Yi Qing <qingyi@cs.rice.edu>
www.cs.rice.edu/~qingyi

Transforming Loop Structures

Over the past 20 years, the speed of processors in computer 
systems has increased much faster than the speed of memories. 
To achieve high performance, applications must exploit enough 
locality so that data can be reused before being evicted from 
the cache memories between the processor and main memory. 
Many compiler techniques have been developed to automatically
transform applications to enhance locality.   These
techniques are both effective and efficient when the loop structures
of the applications are simple, preferably perfectly nested loops.
However, on more complicated loop structures, existing techniques 
are either ineffective or require too much computation time to be
practical for a commercial compiler.  

This talk introduces techniques to transform arbitrary loop 
structures both effectively and efficiently. Building on 
traditional {\em unimodular} transformation
techniques on perfectly nested loops, we have developed a 
technique called {\em computation slicing} to re-arrange the loop 
structure of arbitrary nested loops. First, we adopt a
loop transformation model that is not limited by the original 
nesting structure of the program and extend traditional dependence 
representations to model dependence relations between iterations of 
arbitrary loops.  We then apply transitive analysis on the 
dependence graph and compute complete transitive dependence 
information between these loops.  These transitive dependence 
edges are used to decide the feasibility of a set of loop 
transformations independent of their original nesting 
structure.  The original program is then transformed 
directly according to the accumulated information. 
The complexity of a slicing transformation is $N^2 + N*L*D$, 
where $N$ is the number of statements, $L$ is the maximum 
depth of loop nests, $D$ is the size of the dependence 
graph. This complexity is comparable to that of standard 
unimodular loop transformations on perfectly nested loops.

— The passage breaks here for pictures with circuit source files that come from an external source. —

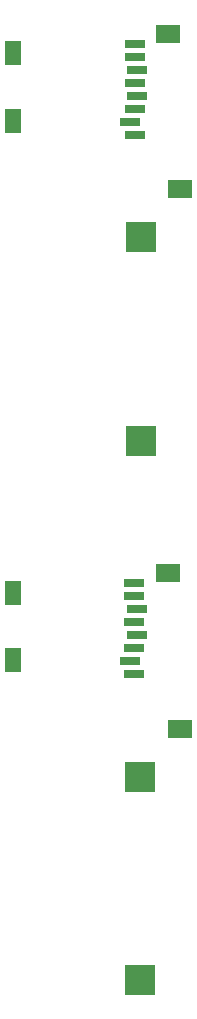
<source format=gbp>
G04 Layer_Color=128*
%FSTAX24Y24*%
%MOIN*%
G70*
G01*
G75*
%ADD36R,0.0984X0.0984*%
%ADD37R,0.0709X0.0315*%
%ADD38R,0.0787X0.0630*%
%ADD39R,0.0551X0.0787*%
D36*
X044126Y048132D02*
D03*
Y054904D02*
D03*
X04411Y036924D02*
D03*
Y030152D02*
D03*
D37*
X043925Y058323D02*
D03*
Y061354D02*
D03*
Y060921D02*
D03*
X044004Y060488D02*
D03*
X043925Y060055D02*
D03*
X044004Y059622D02*
D03*
X043768Y058756D02*
D03*
X043925Y059189D02*
D03*
X043909Y041209D02*
D03*
X043752Y040776D02*
D03*
X043988Y041642D02*
D03*
X043909Y042075D02*
D03*
X043988Y042508D02*
D03*
X043909Y042941D02*
D03*
Y043374D02*
D03*
Y040343D02*
D03*
D38*
X045047Y061693D02*
D03*
X045441Y056508D02*
D03*
X045425Y038528D02*
D03*
X045031Y043713D02*
D03*
D39*
X039882Y058791D02*
D03*
Y061035D02*
D03*
X039866Y043055D02*
D03*
Y040811D02*
D03*
M02*

</source>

We also developed a  transformation framework which systematically 
applies computation slicing to block arbitrary loop nests for 
better locality. The complexity of this framework is 
$N^2*L + N*L^2*D$.  We believe this framework is efficient 
enough to be used in most commercial compilers. 
We have implemented the framework as a source-to-source 
translator and applied it to successfully transform four 
numerical benchmark kernels: Cholesky, QR, LU factorization 
without pivoting and LU with partial pivoting.
We choose these benchmarks because they are considered very
hard to block automatically. To our knowledge, 
no previous compiler implementation has completely automated 
the blocking of QR and LU with pivoting.  Our implementation 
has successfully blocked all these benchmarks and
achieved performance improvement comparable to those code 
manually blocked by experienced algorithm designers~\cite{LAPACK3}. 
This implies that this framework is in practice comparable in power 
and effectiveness to  most previous general transformation frameworks.